Having invented holographic gratings, Antoine Labeyrie proposed the technique of speckle interferometry, which allowed reaching the diffraction limit of telescopes especially the largest ones. Then, he was the first to obtain interference fringes between two separate telescopes after the early single-telescope demonstration by A. Michelson et al. nearly a century ago. He continues to produce an amazing variety of innovative concepts for optical interferometry with large diffracting pupils.
Labeyrie’s deep understanding of optics and physics fuelled his interest in the challenges of astronomical observing, more especially in ways to improve angular resolution. He proposed the method of “speckle interferometry” and, in 1970, applied it with collaborators to improve the angular resolution of the Palomar 5-m telescope by a factor of 50, leading to many discoveries on single and multiple stars.
As he worked to develop the theory of image formation with multi-aperture instruments, he came with the concept of “hypertelescope imaging”, and he conceived practical ways to implement the principle, which leads to optical arrays of many small apertures which perform much better, in theory, than fewer large ones, at given collecting area.

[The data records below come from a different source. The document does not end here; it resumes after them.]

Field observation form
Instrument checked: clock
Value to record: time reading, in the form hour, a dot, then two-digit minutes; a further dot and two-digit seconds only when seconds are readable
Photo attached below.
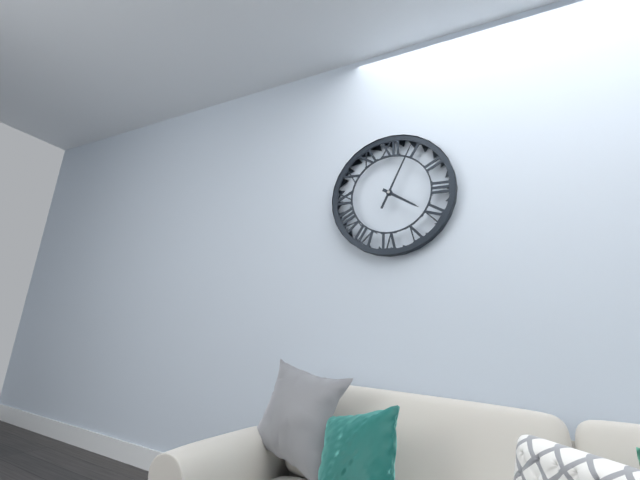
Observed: 4.04
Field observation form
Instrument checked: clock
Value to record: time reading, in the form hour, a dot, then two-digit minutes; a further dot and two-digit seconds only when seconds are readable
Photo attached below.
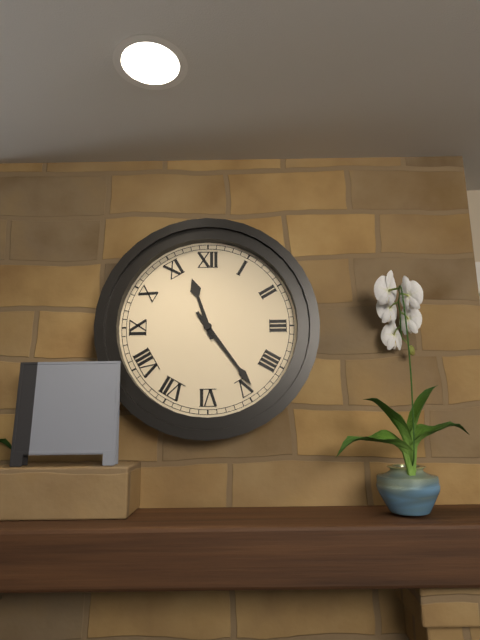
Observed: 11.24
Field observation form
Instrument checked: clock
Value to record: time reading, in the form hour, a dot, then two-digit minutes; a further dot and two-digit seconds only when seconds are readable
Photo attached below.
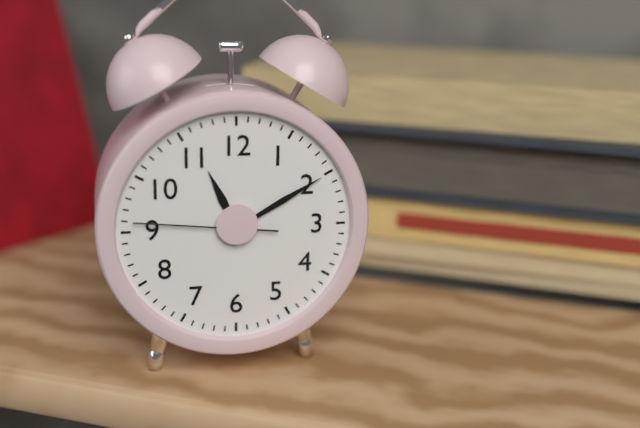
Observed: 11.10.46
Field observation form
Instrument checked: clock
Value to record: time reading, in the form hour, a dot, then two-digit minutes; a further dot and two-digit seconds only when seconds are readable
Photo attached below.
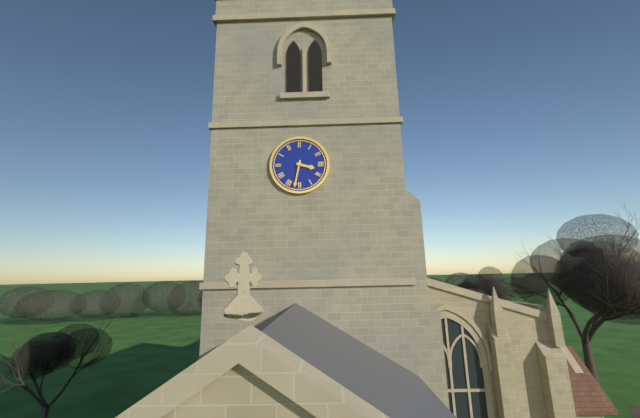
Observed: 3.32
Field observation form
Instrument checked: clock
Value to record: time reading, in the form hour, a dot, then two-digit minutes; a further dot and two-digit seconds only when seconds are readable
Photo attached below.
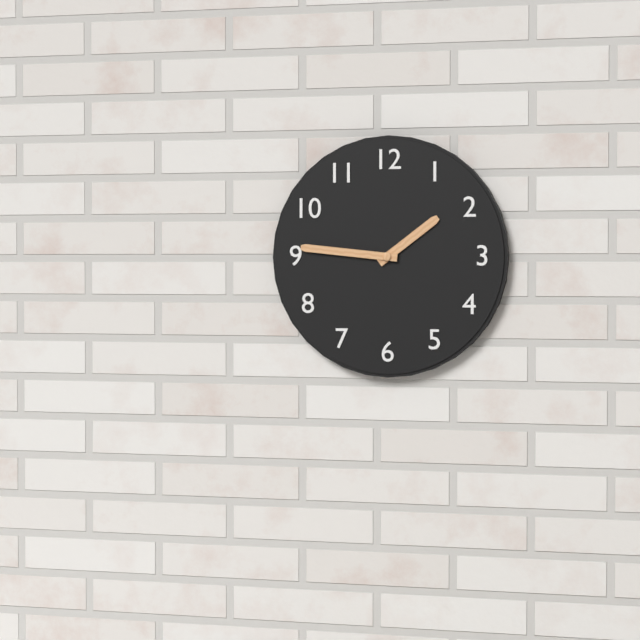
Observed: 1.46
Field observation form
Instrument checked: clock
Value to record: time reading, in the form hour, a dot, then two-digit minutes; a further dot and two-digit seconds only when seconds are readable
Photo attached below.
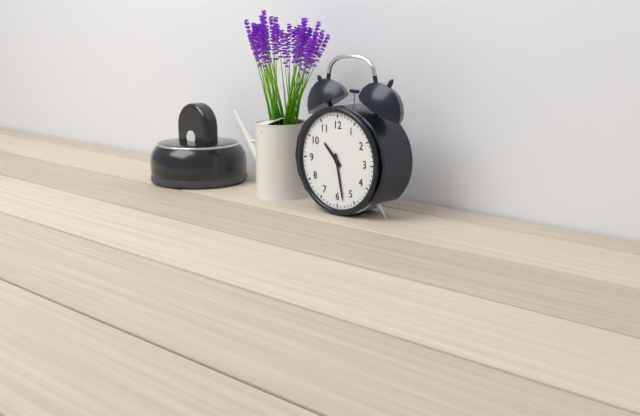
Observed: 10.28
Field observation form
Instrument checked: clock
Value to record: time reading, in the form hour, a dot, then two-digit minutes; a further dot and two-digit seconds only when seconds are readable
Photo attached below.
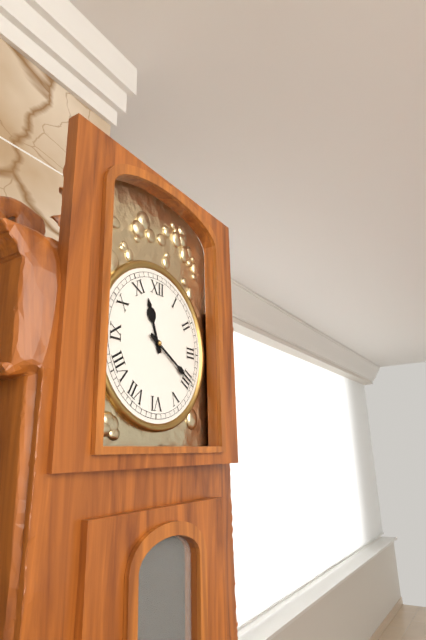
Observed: 11.20
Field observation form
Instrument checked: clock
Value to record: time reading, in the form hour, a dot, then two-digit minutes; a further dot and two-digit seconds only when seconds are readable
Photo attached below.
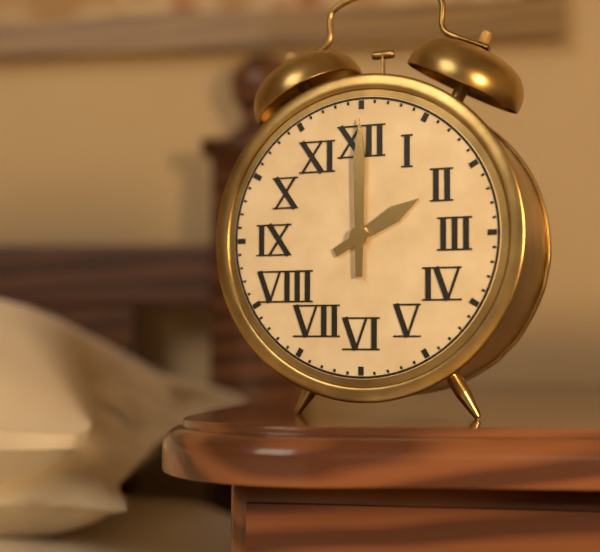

During the development of adaptive optics for large telescopes in the early 80s, Labeyrie proposed the use of an artificial star, created with a laser beam, and described the necessary theory. Laser Guide Stars are now a cornerstone of the adaptive optics systems of the E-ELT.
Antoine Labeyrie obtained his PhD from the University of Orsay, France, in 1968, before starting his career as an optical engineer for the French National Centre for Scientific Research [CNRS] in 1971. Throughout his career, Labeyrie has proved that he is an astronomer of singularly innovative genius, the source of the most important breakthroughs in the field of astronomy. Reaching the diffraction limit in optical light, then breaking through this frontier by the practical application of interferometry was revolutionary, although it appears commonplace now.